Engineering Contradictions & Design Principles
Engineering Contradiction Analysis
1Ease of operation
If self-administered cognitive training programs are used, then users can train their cognitive abilities independently, but user persistence and engagement decrease over time leading to reduced training success rates
Solution Approach 1:
The system continuously collects user feedback data during training sessions and uses machine learning algorithms to analyze this feedback in real-time. The analysis results are fed back to personalize the training program, creating a closed-loop system that maintains user engagement through continuous adaptation based on actual user responses and performance patterns.
Solution Approach 2:
The training program transitions from a static, pre-defined sequence of exercises to a dynamic system that adapts its content, difficulty, and structure based on real-time analysis of user feedback. The machine learning model continuously updates the training plan to match the user's current cognitive state, maintaining optimal challenge levels that sustain engagement.
2Reliability
If the training program is made more personalized to improve engagement, then user persistence increases, but the system complexity increases due to machine learning algorithms and data processing
Solution Approach 1:
The system performs self-analysis of user feedback data using automated machine learning algorithms without requiring external expert intervention.

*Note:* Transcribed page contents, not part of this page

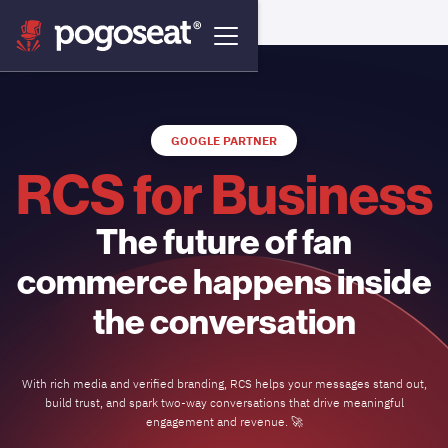
GOOGLE PARTNER
RCS for Business
The future of fan
commerce happens inside
the conversation
With rich media and verified branding, RCS helps your messages stand out,
build trust, and spark two-way conversations that drive meaningful
engagement and revenue. 🚀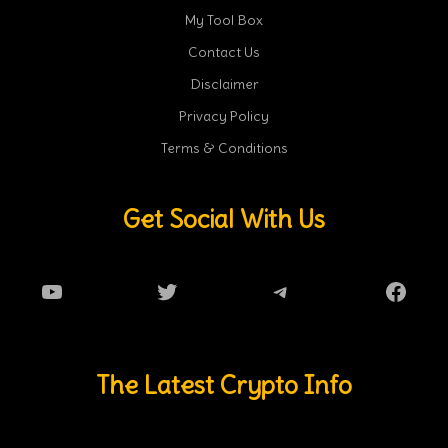
My Tool Box
Contact Us
Disclaimer
Privacy Policy
Terms & Conditions
Get Social With Us
YouTube
Twitter
Telegram
Faceb
The Latest Crypto Info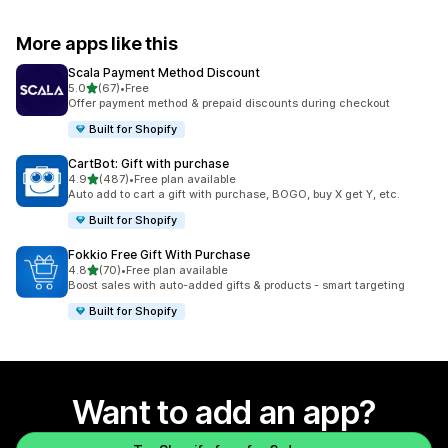
More apps like this
Scala Payment Method Discount
out of 5 stars
5.0
(67)
•
Free
67 total reviews
Offer payment method & prepaid discounts during checkout
Built for Shopify
CartBot: Gift with purchase
out of 5 stars
4.9
(487)
•
Free plan available
487 total reviews
Auto add to cart a gift with purchase, BOGO, buy X get Y, etc.
Built for Shopify
Fokkio Free Gift With Purchase
out of 5 stars
4.8
(70)
•
Free plan available
70 total reviews
Boost sales with auto-added gifts & products - smart targeting
Built for Shopify
Want to add an app?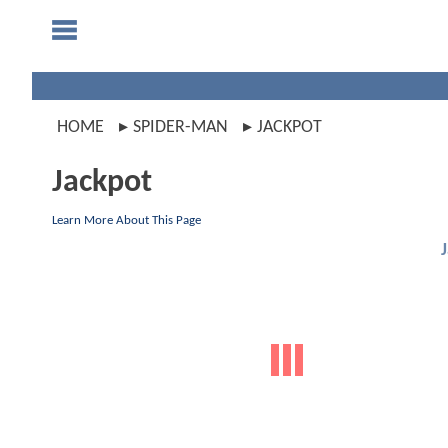
HOME
SPIDER-MAN
JACKPOT
Jackpot
Learn More About This Page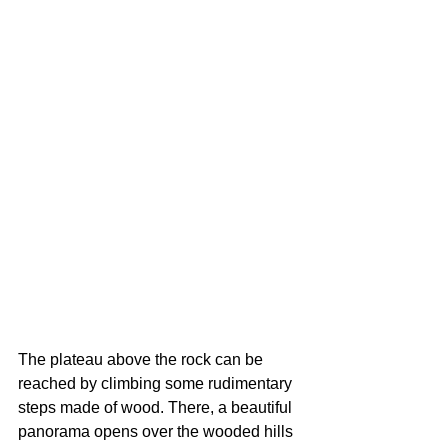
The plateau above the rock can be 
reached by climbing some rudimentary 
steps made of wood. There, a beautiful 
panorama opens over the wooded hills 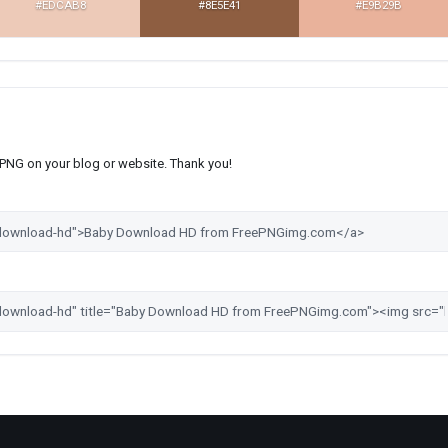
#EDCAB8
#8E5E41
#E9B29B
s PNG on your blog or website. Thank you!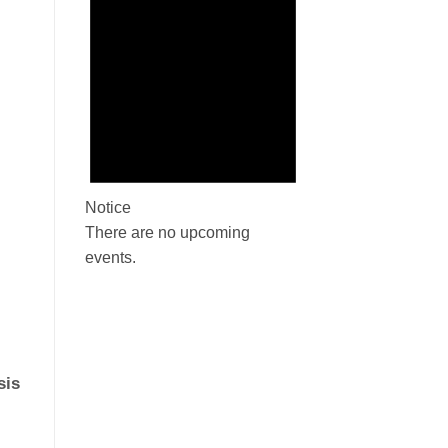
Notice
There are no upcoming
events.
sis
.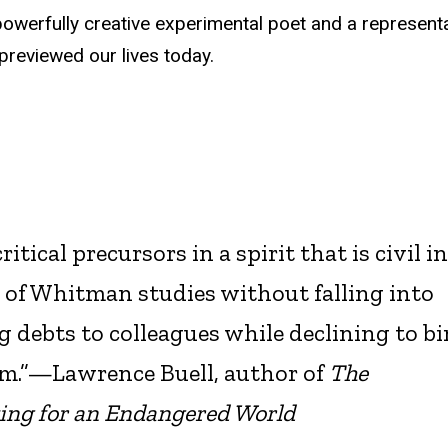
werfully creative experimental poet and a representa
reviewed our lives today.
ical precursors in a spirit that is civil i
 of Whitman studies without falling into
debts to colleagues while declining to b
hem.”—Lawrence Buell, author of
The
ing for an Endangered World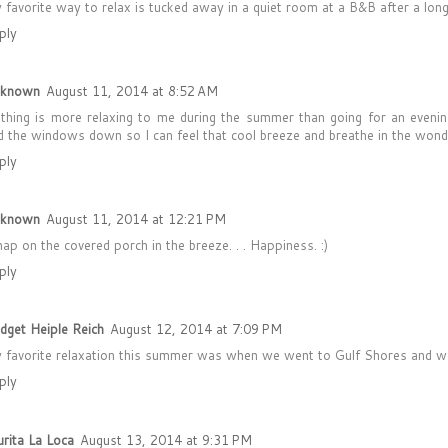
 favorite way to relax is tucked away in a quiet room at a B&B after a lon
ply
known
August 11, 2014 at 8:52 AM
thing is more relaxing to me during the summer than going for an evenin
d the windows down so I can feel that cool breeze and breathe in the wond
ply
known
August 11, 2014 at 12:21 PM
nap on the covered porch in the breeze. . . Happiness. :)
ply
idget Heiple Reich
August 12, 2014 at 7:09 PM
 favorite relaxation this summer was when we went to Gulf Shores and we c
ply
urita La Loca
August 13, 2014 at 9:31 PM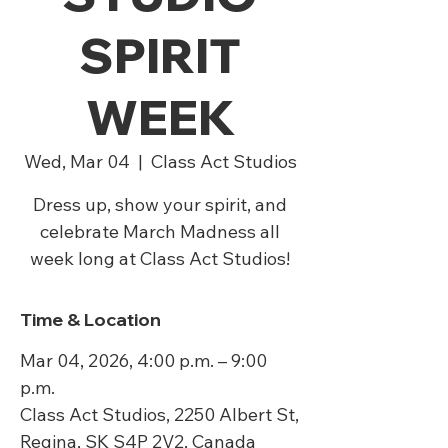
SPIRIT
WEEK
Wed, Mar 04
  |  
Class Act Studios
Dress up, show your spirit, and
celebrate March Madness all
week long at Class Act Studios!
Time & Location
Mar 04, 2026, 4:00 p.m. – 9:00
p.m.
Class Act Studios, 2250 Albert St,
Regina, SK S4P 2V2, Canada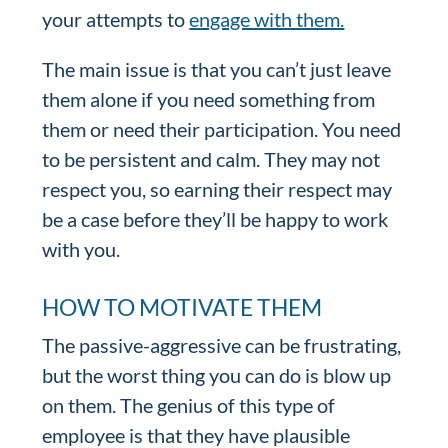
your attempts to
engage with them.
The main issue is that you can’t just leave
them alone if you need something from
them or need their participation. You need
to be persistent and calm. They may not
respect you, so earning their respect may
be a case before they’ll be happy to work
with you.
HOW TO MOTIVATE THEM
The passive-aggressive can be frustrating,
but the worst thing you can do is blow up
on them. The genius of this type of
employee is that they have plausible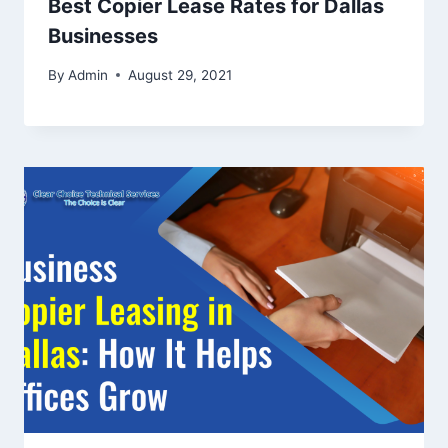
Best Copier Lease Rates for Dallas
Businesses
By
Admin
August 29, 2021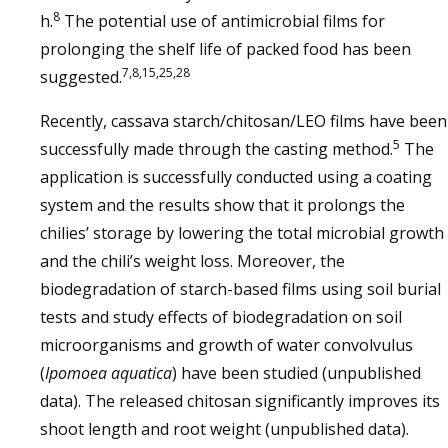
8
h.
The potential use of antimicrobial films for
prolonging the shelf life of packed food has been
7,8,15,25,28
suggested.
Recently, cassava starch/chitosan/LEO films have been
5
successfully made through the casting method.
The
application is successfully conducted using a coating
system and the results show that it prolongs the
chilies’ storage by lowering the total microbial growth
and the chili’s weight loss. Moreover, the
biodegradation of starch-based films using soil burial
tests and study effects of biodegradation on soil
microorganisms and growth of water convolvulus
(
Ipomoea aquatica
) have been studied (unpublished
data). The released chitosan significantly improves its
shoot length and root weight (unpublished data).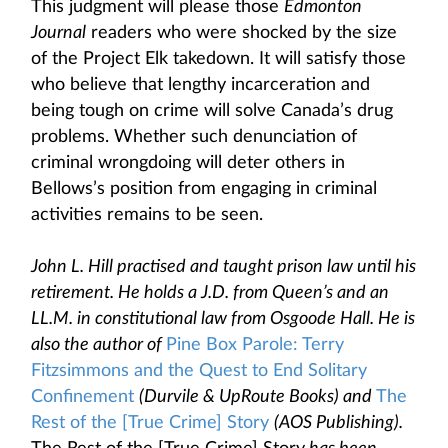
This judgment will please those
Edmonton
Journal
readers who were shocked by the size
of the Project Elk takedown. It will satisfy those
who believe that lengthy incarceration and
being tough on crime will solve Canada’s drug
problems. Whether such denunciation of
criminal wrongdoing will deter others in
Bellows’s position from engaging in criminal
activities remains to be seen.
John L. Hill practised and taught prison law until his
retirement. He holds a J.D. from Queen’s and an
LL.M. in constitutional law from Osgoode Hall. He is
also the author of
Pine Box Parole: Terry
Fitzsimmons and the Quest to End Solitary
Confinement
(Durvile & UpRoute Books) and
The
Rest of the [True Crime] Story
(AOS Publishing).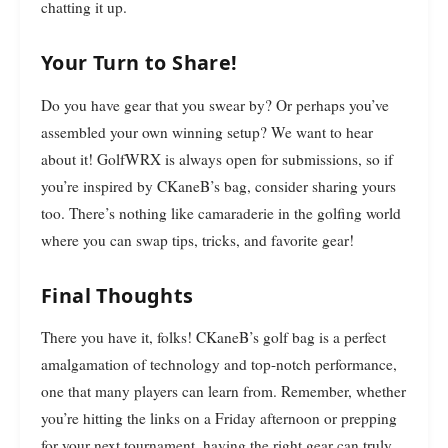
chatting it up.
Your Turn to Share!
Do you have gear that you swear by? Or perhaps you’ve
assembled your own winning setup? We want to hear
about it! GolfWRX is always open for submissions, so if
you’re inspired by CKaneB’s bag, consider sharing yours
too. There’s nothing like camaraderie in the golfing world
where you can swap tips, tricks, and favorite gear!
Final Thoughts
There you have it, folks! CKaneB’s golf bag is a perfect
amalgamation of technology and top-notch performance,
one that many players can learn from. Remember, whether
you’re hitting the links on a Friday afternoon or prepping
for your next tournament, having the right gear can truly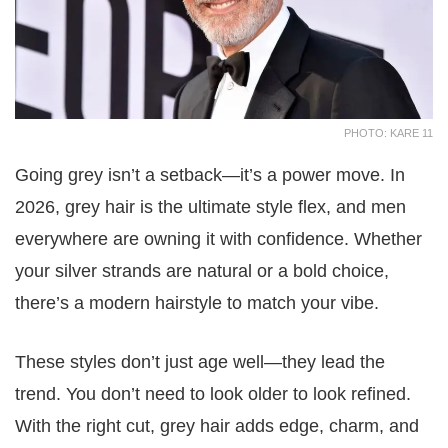
PHOTO: KARE 11
Going grey isn’t a setback—it’s a power move. In
2026, grey hair is the ultimate style flex, and men
everywhere are owning it with confidence. Whether
your silver strands are natural or a bold choice,
there’s a modern hairstyle to match your vibe.
These styles don’t just age well—they lead the
trend. You don’t need to look older to look refined.
With the right cut, grey hair adds edge, charm, and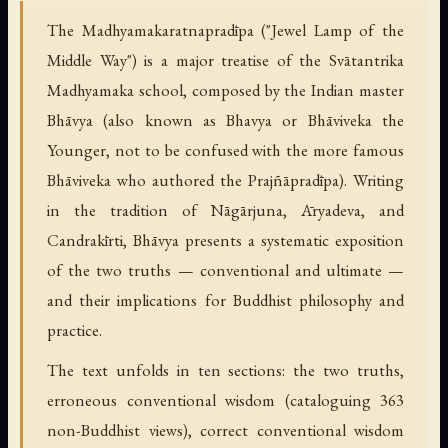
The Madhyamakaratnapradīpa ("Jewel Lamp of the
Middle Way") is a major treatise of the Svātantrika
Madhyamaka school, composed by the Indian master
Bhāvya (also known as Bhavya or Bhāviveka the
Younger, not to be confused with the more famous
Bhāviveka who authored the Prajñāpradīpa). Writing
in the tradition of Nāgārjuna, Āryadeva, and
Candrakīrti, Bhāvya presents a systematic exposition
of the two truths — conventional and ultimate —
and their implications for Buddhist philosophy and
practice.
The text unfolds in ten sections: the two truths,
erroneous conventional wisdom (cataloguing 363
non-Buddhist views), correct conventional wisdom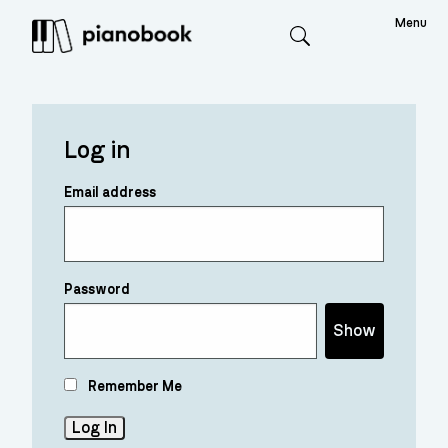
Menu
Search
Log in
Email address
Password
Show
Remember Me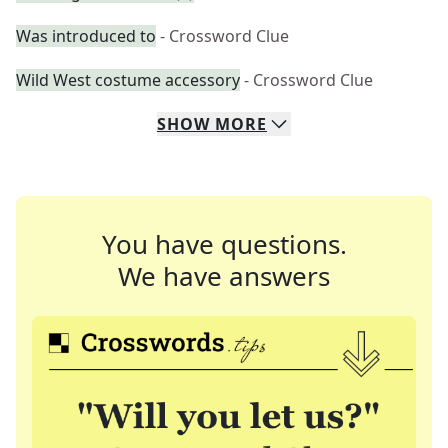
Was introduced to
- Crossword Clue
Wild West costume accessory
- Crossword Clue
SHOW
MORE
You have questions.
We have answers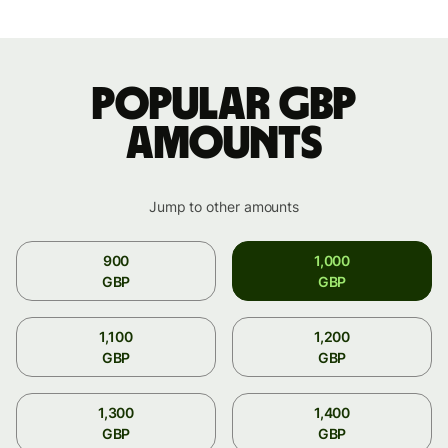
Popular GBP
amounts
Jump to other amounts
900
1,000
GBP
GBP
1,100
1,200
GBP
GBP
1,300
1,400
GBP
GBP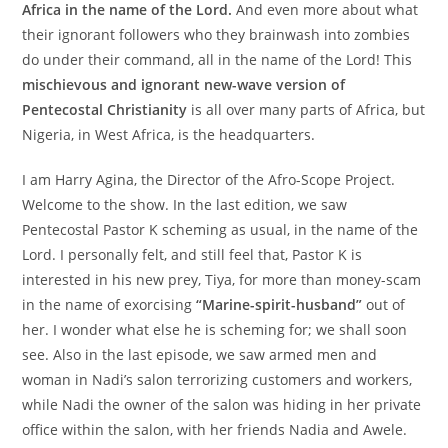
Africa in the name of the Lord.
And even more about what
their ignorant followers who they brainwash into zombies
do under their command, all in the name of the Lord! This
mischievous and ignorant new-wave version of
Pentecostal Christianity
is all over many parts of Africa, but
Nigeria, in West Africa, is the headquarters.
I am Harry Agina, the Director of the Afro-Scope Project.
Welcome to the show. In the last edition, we saw
Pentecostal Pastor K scheming as usual, in the name of the
Lord. I personally felt, and still feel that, Pastor K is
interested in his new prey, Tiya, for more than money-scam
in the name of exorcising
“Marine-spirit-husband”
out of
her. I wonder what else he is scheming for; we shall soon
see. Also in the last episode, we saw armed men and
woman in Nadi’s salon terrorizing customers and workers,
while Nadi the owner of the salon was hiding in her private
office within the salon, with her friends Nadia and Awele.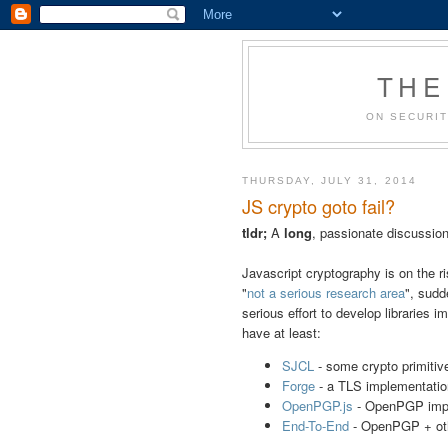
THE
ON SECURIT
THURSDAY, JULY 31, 2014
JS crypto goto fail?
tldr;
A
long
, passionate discussion
Javascript cryptography is on the 
"
not a serious research area
", sudd
serious effort to develop libraries
have at least:
SJCL
- some crypto primitiv
Forge
- a TLS implementatio
OpenPGP.js
- OpenPGP imp
End-To-End
- OpenPGP + othe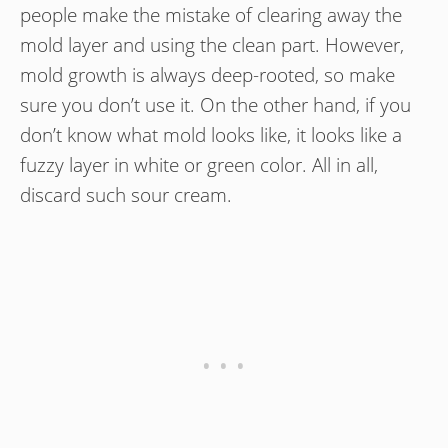
people make the mistake of clearing away the
mold layer and using the clean part. However,
mold growth is always deep-rooted, so make
sure you don’t use it. On the other hand, if you
don’t know what mold looks like, it looks like a
fuzzy layer in white or green color. All in all,
discard such sour cream.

The machine learning model autonomously processes feedback, identifies patterns, and generates personalized training adjustments, eliminating the need for manual program design and reducing operational complexity despite the sophisticated personalization capabilities.
3Measurement precision
If machine learning algorithms are used to analyze user feedback, then training success rate prediction improves, but the amount of data processing and computational resources required increases
Solution Approach 1:
The system focuses on analyzing only the most relevant feedback parameters that have the highest impact on training success prediction, rather than processing all possible data points equally. The machine learning model prioritizes key indicators of user engagement and cognitive performance, reducing unnecessary computational overhead while maintaining high prediction accuracy.
Data Source
AI summary
Systems and methods of analyzing user feedback in response to a cognition training program, including training at least one machine learning algorithm with a predefined dataset to predict a training success rate, wherein the pre-defined dataset includes previously received user feedback for users with known characteristics, receiving new user feedback, and determining a prediction of the training success rate with the at least one machine learning algorithm based on the received new user feedback.